====== BLOC DE TEXTE ======

Nous partons pour le Kent ? Les prairies verdoyantes et les moutons comme
dans la 3ème symphonie ?
- Et bien non chère Sonia ! Le très poétique compositeur anglais aborde
ici une œuvre de musique pure et rude aux accents terrifiants…
- Ah ! En somme l'opposé de la symphonie pastorale ou de l'envol de
l'alouette déjà commentés ! Le chef Dimitri Mitropoulos fait son entrée
dans le blog. Un grec je suppose ?
- Oui ou du moins né en Grèce car sa carrière s'est déroulée en majeure
partie aux USA. Hélas, il est mort jeune à l'aube de la stéréo. Il est
connu surtout des mélomanes fouineurs…
- 1956 ?! Ce n'est pas une vieille cire alors que je crois qu'il existe
des gravures et intégrales plus récentes… Vous allez dire que je me mêle
de vos affaires…
- Non Sonia, c'est bien de penser à Boult, Haitink et d'autres. Mais le
style incisif et rageur du chef convient vraiment bien à cette œuvre et le
son est tout à fait correct !

====== DONNÉES EXTRAITES ======

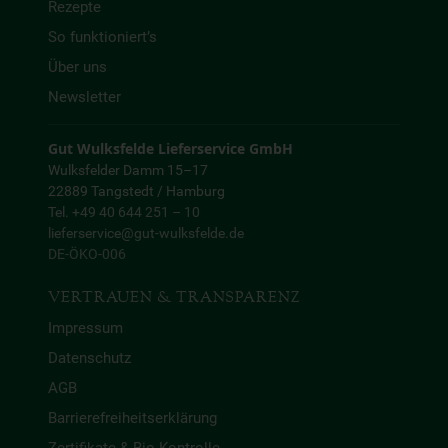
Rezepte
So funktioniert’s
Über uns
Newsletter
Gut Wulksfelde Lieferservice GmbH
Wulksfelder Damm 15–17
22889 Tangstedt / Hamburg
Tel. +49 40 644 251 – 10
lieferservice@gut-wulksfelde.de
DE-ÖKO-006
VERTRAUEN & TRANSPARENZ
Impressum
Datenschutz
AGB
Barrierefreiheitserklärung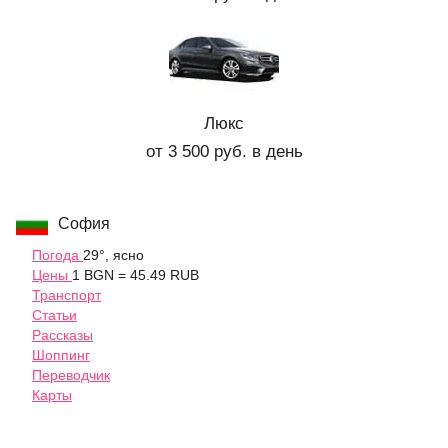
Люкс
от 3 500 руб. в день
София
Погода
29°, ясно
Цены
1 BGN = 45.49 RUB
Транспорт
Статьи
Рассказы
Шоппинг
Переводчик
Карты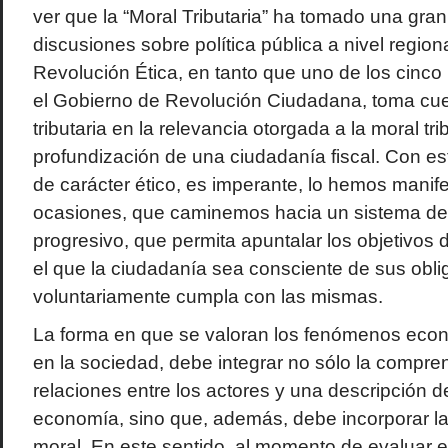
ver que la “Moral Tributaria” ha tomado una gran
discusiones sobre política pública a nivel region
Revolución Ética, en tanto que uno de los cinco 
el Gobierno de Revolución Ciudadana, toma cuerp
tributaria en la relevancia otorgada a la moral trib
profundización de una ciudadanía fiscal. Con e
de carácter ético, es imperante, lo hemos manif
ocasiones, que caminemos hacia un sistema de 
progresivo, que permita apuntalar los objetivos 
el que la ciudadanía sea consciente de sus oblig
voluntariamente cumpla con las mismas.
La forma en que se valoran los fenómenos econ
en la sociedad, debe integrar no sólo la compre
relaciones entre los actores y una descripción 
economía, sino que, además, debe incorporar la
moral. En este sentido, al momento de evaluar el r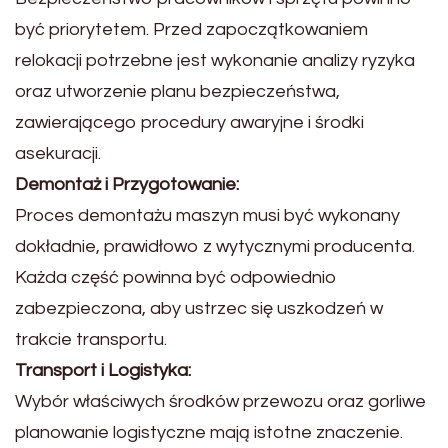
być priorytetem. Przed zapoczątkowaniem
relokacji potrzebne jest wykonanie analizy ryzyka
oraz utworzenie planu bezpieczeństwa,
zawierającego procedury awaryjne i środki
asekuracji.
Demontaż i Przygotowanie:
Proces demontażu maszyn musi być wykonany
dokładnie, prawidłowo z wytycznymi producenta.
Każda część powinna być odpowiednio
zabezpieczona, aby ustrzec się uszkodzeń w
trakcie transportu.
Transport i Logistyka:
Wybór właściwych środków przewozu oraz gorliwe
planowanie logistyczne mają istotne znaczenie.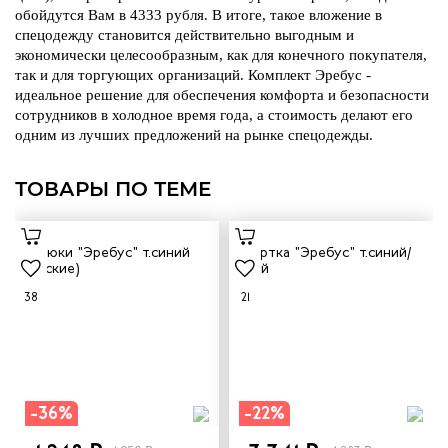
обойдутся Вам в 4333 рубля.
В итоге, такое вложение в
тродуги
спецодежду становится действительно выгодным и
экономически целесообразным, как для конечного покупателя,
ры услуг
так и для торгующих организаций.
Комплект Эребус -
идеальное решение для обеспечения комфорта и безопасности
сотрудников в холодное время года, а стоимость делают его
ж и головные
одним из лучших предложений на рынке спецодежды.
ТОВАРЫ ПО ТЕМЕ
я
я
38
21
-36%
-22%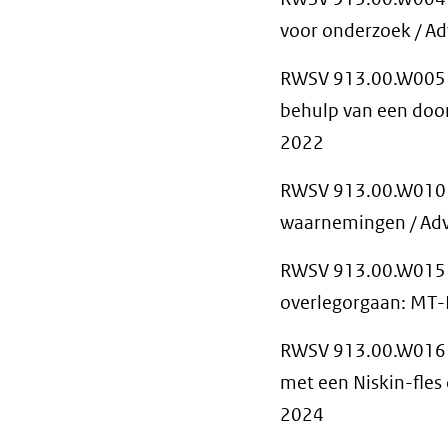
voor onderzoek / A
RWSV 913.00.W005 
behulp van een door
2022
RWSV 913.00.W010 V
waarnemingen / Adv
RWSV 913.00.W015 B
overlegorgaan: MT-
RWSV 913.00.W016 
met een Niskin-fles
2024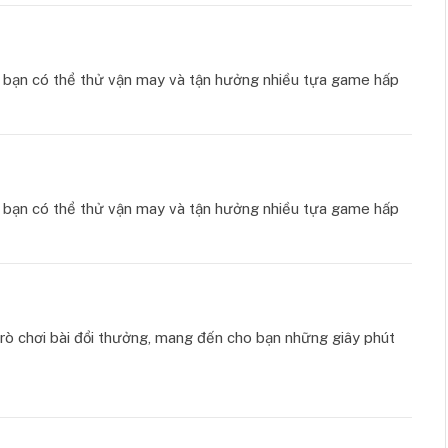
ơi bạn có thể thử vận may và tận hưởng nhiều tựa game hấp
ơi bạn có thể thử vận may và tận hưởng nhiều tựa game hấp
ò chơi bài đổi thưởng, mang đến cho bạn những giây phút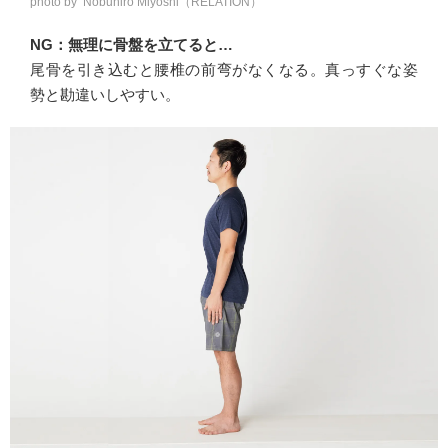
photo by Nobuhiro Miyoshi（RELATION）
NG：無理に骨盤を立てると…
尾骨を引き込むと腰椎の前弯がなくなる。真っすぐな姿
勢と勘違いしやすい。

======

- TRAVAIL DEMANDÉ:
[1] D'après le bloc de texte, dans quel pays s'est déroulée la majeure partie de la carrière de Dimitri Mitropoulos ?
[2] Traduisez en anglais la phrase suivante du bloc de texte : « Hélas, il est mort jeune à l'aube de la stéréo. »

- SOLUTIONS DANS L'ORDRE:
[1] Aux USA.

[2] Alas, he died young at the dawn of stereo.